Task instructions - Go through the data underneath and copy every line exactly.

The input -
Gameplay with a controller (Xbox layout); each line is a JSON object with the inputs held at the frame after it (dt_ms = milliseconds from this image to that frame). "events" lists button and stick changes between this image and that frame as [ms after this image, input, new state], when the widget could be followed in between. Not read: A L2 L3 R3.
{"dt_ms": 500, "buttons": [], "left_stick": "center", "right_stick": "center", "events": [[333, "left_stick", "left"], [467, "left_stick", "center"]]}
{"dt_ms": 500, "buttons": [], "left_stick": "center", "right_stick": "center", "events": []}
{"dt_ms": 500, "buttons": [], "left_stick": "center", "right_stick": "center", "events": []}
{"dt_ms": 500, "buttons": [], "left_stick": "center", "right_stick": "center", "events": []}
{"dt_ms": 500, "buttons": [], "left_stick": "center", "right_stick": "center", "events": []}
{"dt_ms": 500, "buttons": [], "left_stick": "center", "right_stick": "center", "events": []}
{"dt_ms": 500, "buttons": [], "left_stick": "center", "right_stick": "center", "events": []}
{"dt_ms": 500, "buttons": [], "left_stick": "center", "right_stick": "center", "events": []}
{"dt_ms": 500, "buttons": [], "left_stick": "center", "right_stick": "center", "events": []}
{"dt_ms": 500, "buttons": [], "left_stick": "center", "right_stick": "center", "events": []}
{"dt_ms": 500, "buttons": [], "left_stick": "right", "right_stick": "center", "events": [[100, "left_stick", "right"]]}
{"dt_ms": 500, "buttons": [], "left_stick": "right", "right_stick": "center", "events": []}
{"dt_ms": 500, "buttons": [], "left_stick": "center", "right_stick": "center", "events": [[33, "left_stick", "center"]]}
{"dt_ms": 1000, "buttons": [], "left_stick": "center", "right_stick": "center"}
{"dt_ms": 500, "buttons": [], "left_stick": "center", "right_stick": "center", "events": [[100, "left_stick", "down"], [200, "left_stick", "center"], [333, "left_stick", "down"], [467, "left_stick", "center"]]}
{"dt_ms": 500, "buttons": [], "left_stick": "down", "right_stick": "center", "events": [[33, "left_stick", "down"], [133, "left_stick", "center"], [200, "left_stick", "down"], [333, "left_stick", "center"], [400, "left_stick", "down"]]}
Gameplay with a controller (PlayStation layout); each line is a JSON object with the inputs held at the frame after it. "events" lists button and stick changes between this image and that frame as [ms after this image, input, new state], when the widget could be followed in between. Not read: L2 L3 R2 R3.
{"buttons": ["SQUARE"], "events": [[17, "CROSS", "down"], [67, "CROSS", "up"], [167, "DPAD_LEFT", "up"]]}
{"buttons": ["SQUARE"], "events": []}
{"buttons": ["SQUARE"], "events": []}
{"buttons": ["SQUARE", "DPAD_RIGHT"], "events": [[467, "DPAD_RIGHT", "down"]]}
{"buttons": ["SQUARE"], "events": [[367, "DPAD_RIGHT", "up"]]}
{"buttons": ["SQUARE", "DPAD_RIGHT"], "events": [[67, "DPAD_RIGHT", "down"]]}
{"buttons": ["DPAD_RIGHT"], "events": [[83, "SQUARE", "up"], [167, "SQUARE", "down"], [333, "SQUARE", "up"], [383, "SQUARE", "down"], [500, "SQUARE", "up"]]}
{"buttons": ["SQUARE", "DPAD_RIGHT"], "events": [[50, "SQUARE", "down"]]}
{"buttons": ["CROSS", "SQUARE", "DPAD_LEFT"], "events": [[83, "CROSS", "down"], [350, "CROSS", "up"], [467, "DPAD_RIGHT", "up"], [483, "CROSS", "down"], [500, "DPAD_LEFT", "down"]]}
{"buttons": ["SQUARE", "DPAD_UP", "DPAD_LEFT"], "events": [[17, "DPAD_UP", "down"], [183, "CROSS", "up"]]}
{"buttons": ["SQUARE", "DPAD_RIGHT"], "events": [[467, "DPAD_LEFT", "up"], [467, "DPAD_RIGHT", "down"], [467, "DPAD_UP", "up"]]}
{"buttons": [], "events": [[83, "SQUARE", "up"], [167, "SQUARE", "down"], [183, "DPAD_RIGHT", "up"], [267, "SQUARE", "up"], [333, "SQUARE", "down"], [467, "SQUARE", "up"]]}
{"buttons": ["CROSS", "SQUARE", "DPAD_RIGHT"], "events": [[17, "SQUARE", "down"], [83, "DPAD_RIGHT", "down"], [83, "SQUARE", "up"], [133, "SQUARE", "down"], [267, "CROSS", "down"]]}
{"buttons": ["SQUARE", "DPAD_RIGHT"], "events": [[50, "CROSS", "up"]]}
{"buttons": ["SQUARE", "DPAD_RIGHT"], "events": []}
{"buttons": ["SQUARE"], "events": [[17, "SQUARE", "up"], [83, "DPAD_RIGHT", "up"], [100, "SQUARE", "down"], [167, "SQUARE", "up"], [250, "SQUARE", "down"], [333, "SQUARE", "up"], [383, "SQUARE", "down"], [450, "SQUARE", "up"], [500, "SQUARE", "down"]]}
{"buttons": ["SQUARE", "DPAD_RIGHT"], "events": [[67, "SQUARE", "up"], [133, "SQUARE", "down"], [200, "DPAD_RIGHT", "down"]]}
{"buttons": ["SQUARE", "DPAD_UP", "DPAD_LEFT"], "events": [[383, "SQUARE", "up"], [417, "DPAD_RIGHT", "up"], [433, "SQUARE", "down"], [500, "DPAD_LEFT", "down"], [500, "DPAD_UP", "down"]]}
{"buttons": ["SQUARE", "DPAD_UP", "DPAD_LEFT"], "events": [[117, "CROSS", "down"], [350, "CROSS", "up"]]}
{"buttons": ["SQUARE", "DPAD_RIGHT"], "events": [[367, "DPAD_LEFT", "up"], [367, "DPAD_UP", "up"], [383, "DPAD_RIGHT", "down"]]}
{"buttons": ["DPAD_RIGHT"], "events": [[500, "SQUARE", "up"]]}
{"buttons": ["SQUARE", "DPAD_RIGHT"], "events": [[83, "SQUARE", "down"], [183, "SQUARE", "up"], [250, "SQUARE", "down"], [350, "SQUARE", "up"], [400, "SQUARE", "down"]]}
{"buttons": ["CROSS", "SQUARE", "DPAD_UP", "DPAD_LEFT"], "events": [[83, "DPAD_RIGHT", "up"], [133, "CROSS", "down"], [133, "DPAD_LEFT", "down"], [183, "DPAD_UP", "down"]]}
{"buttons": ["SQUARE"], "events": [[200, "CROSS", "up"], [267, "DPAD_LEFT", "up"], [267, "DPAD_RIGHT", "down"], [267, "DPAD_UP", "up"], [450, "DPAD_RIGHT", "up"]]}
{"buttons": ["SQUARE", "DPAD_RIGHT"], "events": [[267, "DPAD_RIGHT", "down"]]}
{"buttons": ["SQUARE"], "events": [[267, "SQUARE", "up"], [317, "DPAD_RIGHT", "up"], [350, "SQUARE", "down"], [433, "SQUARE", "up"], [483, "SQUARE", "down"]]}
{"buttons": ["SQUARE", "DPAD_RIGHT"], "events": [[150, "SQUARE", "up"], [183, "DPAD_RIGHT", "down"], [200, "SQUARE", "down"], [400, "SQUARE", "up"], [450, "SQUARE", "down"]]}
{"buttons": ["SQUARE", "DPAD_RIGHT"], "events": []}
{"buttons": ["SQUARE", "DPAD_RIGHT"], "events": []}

Exercise solution -
Gameplay with a controller (Xbox layout); each line is a JSON object with the inputs held at the frame after it (dt_ms = milliseconds from this image to that frame). "events" lists button and stick changes between this image and that frame as [ms after this image, input, new state], when the widget could be followed in between. Not read: A L2 L3 R3.
{"dt_ms": 500, "buttons": [], "left_stick": "center", "right_stick": "center", "events": [[333, "left_stick", "left"], [467, "left_stick", "center"]]}
{"dt_ms": 500, "buttons": [], "left_stick": "center", "right_stick": "center", "events": []}
{"dt_ms": 500, "buttons": [], "left_stick": "center", "right_stick": "center", "events": []}
{"dt_ms": 500, "buttons": [], "left_stick": "center", "right_stick": "center", "events": []}
{"dt_ms": 500, "buttons": [], "left_stick": "center", "right_stick": "center", "events": []}
{"dt_ms": 500, "buttons": [], "left_stick": "center", "right_stick": "center", "events": []}
{"dt_ms": 500, "buttons": [], "left_stick": "center", "right_stick": "center", "events": []}
{"dt_ms": 500, "buttons": [], "left_stick": "center", "right_stick": "center", "events": []}
{"dt_ms": 500, "buttons": [], "left_stick": "center", "right_stick": "center", "events": []}
{"dt_ms": 500, "buttons": [], "left_stick": "center", "right_stick": "center", "events": []}
{"dt_ms": 500, "buttons": [], "left_stick": "right", "right_stick": "center", "events": [[100, "left_stick", "right"]]}
{"dt_ms": 500, "buttons": [], "left_stick": "right", "right_stick": "center", "events": []}
{"dt_ms": 500, "buttons": [], "left_stick": "center", "right_stick": "center", "events": [[33, "left_stick", "center"]]}
{"dt_ms": 1000, "buttons": [], "left_stick": "center", "right_stick": "center"}
{"dt_ms": 500, "buttons": [], "left_stick": "center", "right_stick": "center", "events": [[100, "left_stick", "down"], [200, "left_stick", "center"], [333, "left_stick", "down"], [467, "left_stick", "center"]]}
{"dt_ms": 500, "buttons": [], "left_stick": "down", "right_stick": "center", "events": [[33, "left_stick", "down"], [133, "left_stick", "center"], [200, "left_stick", "down"], [333, "left_stick", "center"], [400, "left_stick", "down"]]}
Gameplay with a controller (PlayStation layout); each line is a JSON object with the inputs held at the frame after it. "events" lists button and stick changes between this image and that frame as [ms after this image, input, new state], when the widget could be followed in between. Not read: L2 L3 R2 R3.
{"buttons": ["SQUARE"], "events": [[17, "CROSS", "down"], [67, "CROSS", "up"], [167, "DPAD_LEFT", "up"]]}
{"buttons": ["SQUARE"], "events": []}
{"buttons": ["SQUARE"], "events": []}
{"buttons": ["SQUARE", "DPAD_RIGHT"], "events": [[467, "DPAD_RIGHT", "down"]]}
{"buttons": ["SQUARE"], "events": [[367, "DPAD_RIGHT", "up"]]}
{"buttons": ["SQUARE", "DPAD_RIGHT"], "events": [[67, "DPAD_RIGHT", "down"]]}
{"buttons": ["DPAD_RIGHT"], "events": [[83, "SQUARE", "up"], [167, "SQUARE", "down"], [333, "SQUARE", "up"], [383, "SQUARE", "down"], [500, "SQUARE", "up"]]}
{"buttons": ["SQUARE", "DPAD_RIGHT"], "events": [[50, "SQUARE", "down"]]}
{"buttons": ["CROSS", "SQUARE", "DPAD_LEFT"], "events": [[83, "CROSS", "down"], [350, "CROSS", "up"], [467, "DPAD_RIGHT", "up"], [483, "CROSS", "down"], [500, "DPAD_LEFT", "down"]]}
{"buttons": ["SQUARE", "DPAD_UP", "DPAD_LEFT"], "events": [[17, "DPAD_UP", "down"], [183, "CROSS", "up"]]}
{"buttons": ["SQUARE", "DPAD_RIGHT"], "events": [[467, "DPAD_LEFT", "up"], [467, "DPAD_RIGHT", "down"], [467, "DPAD_UP", "up"]]}
{"buttons": [], "events": [[83, "SQUARE", "up"], [167, "SQUARE", "down"], [183, "DPAD_RIGHT", "up"], [267, "SQUARE", "up"], [333, "SQUARE", "down"], [467, "SQUARE", "up"]]}
{"buttons": ["CROSS", "SQUARE", "DPAD_RIGHT"], "events": [[17, "SQUARE", "down"], [83, "DPAD_RIGHT", "down"], [83, "SQUARE", "up"], [133, "SQUARE", "down"], [267, "CROSS", "down"]]}
{"buttons": ["SQUARE", "DPAD_RIGHT"], "events": [[50, "CROSS", "up"]]}
{"buttons": ["SQUARE", "DPAD_RIGHT"], "events": []}
{"buttons": ["SQUARE"], "events": [[17, "SQUARE", "up"], [83, "DPAD_RIGHT", "up"], [100, "SQUARE", "down"], [167, "SQUARE", "up"], [250, "SQUARE", "down"], [333, "SQUARE", "up"], [383, "SQUARE", "down"], [450, "SQUARE", "up"], [500, "SQUARE", "down"]]}
{"buttons": ["SQUARE", "DPAD_RIGHT"], "events": [[67, "SQUARE", "up"], [133, "SQUARE", "down"], [200, "DPAD_RIGHT", "down"]]}
{"buttons": ["SQUARE", "DPAD_UP", "DPAD_LEFT"], "events": [[383, "SQUARE", "up"], [417, "DPAD_RIGHT", "up"], [433, "SQUARE", "down"], [500, "DPAD_LEFT", "down"], [500, "DPAD_UP", "down"]]}
{"buttons": ["SQUARE", "DPAD_UP", "DPAD_LEFT"], "events": [[117, "CROSS", "down"], [350, "CROSS", "up"]]}
{"buttons": ["SQUARE", "DPAD_RIGHT"], "events": [[367, "DPAD_LEFT", "up"], [367, "DPAD_UP", "up"], [383, "DPAD_RIGHT", "down"]]}
{"buttons": ["DPAD_RIGHT"], "events": [[500, "SQUARE", "up"]]}
{"buttons": ["SQUARE", "DPAD_RIGHT"], "events": [[83, "SQUARE", "down"], [183, "SQUARE", "up"], [250, "SQUARE", "down"], [350, "SQUARE", "up"], [400, "SQUARE", "down"]]}
{"buttons": ["CROSS", "SQUARE", "DPAD_UP", "DPAD_LEFT"], "events": [[83, "DPAD_RIGHT", "up"], [133, "CROSS", "down"], [133, "DPAD_LEFT", "down"], [183, "DPAD_UP", "down"]]}
{"buttons": ["SQUARE"], "events": [[200, "CROSS", "up"], [267, "DPAD_LEFT", "up"], [267, "DPAD_RIGHT", "down"], [267, "DPAD_UP", "up"], [450, "DPAD_RIGHT", "up"]]}
{"buttons": ["SQUARE", "DPAD_RIGHT"], "events": [[267, "DPAD_RIGHT", "down"]]}
{"buttons": ["SQUARE"], "events": [[267, "SQUARE", "up"], [317, "DPAD_RIGHT", "up"], [350, "SQUARE", "down"], [433, "SQUARE", "up"], [483, "SQUARE", "down"]]}
{"buttons": ["SQUARE", "DPAD_RIGHT"], "events": [[150, "SQUARE", "up"], [183, "DPAD_RIGHT", "down"], [200, "SQUARE", "down"], [400, "SQUARE", "up"], [450, "SQUARE", "down"]]}
{"buttons": ["SQUARE", "DPAD_RIGHT"], "events": []}
{"buttons": ["SQUARE", "DPAD_RIGHT"], "events": []}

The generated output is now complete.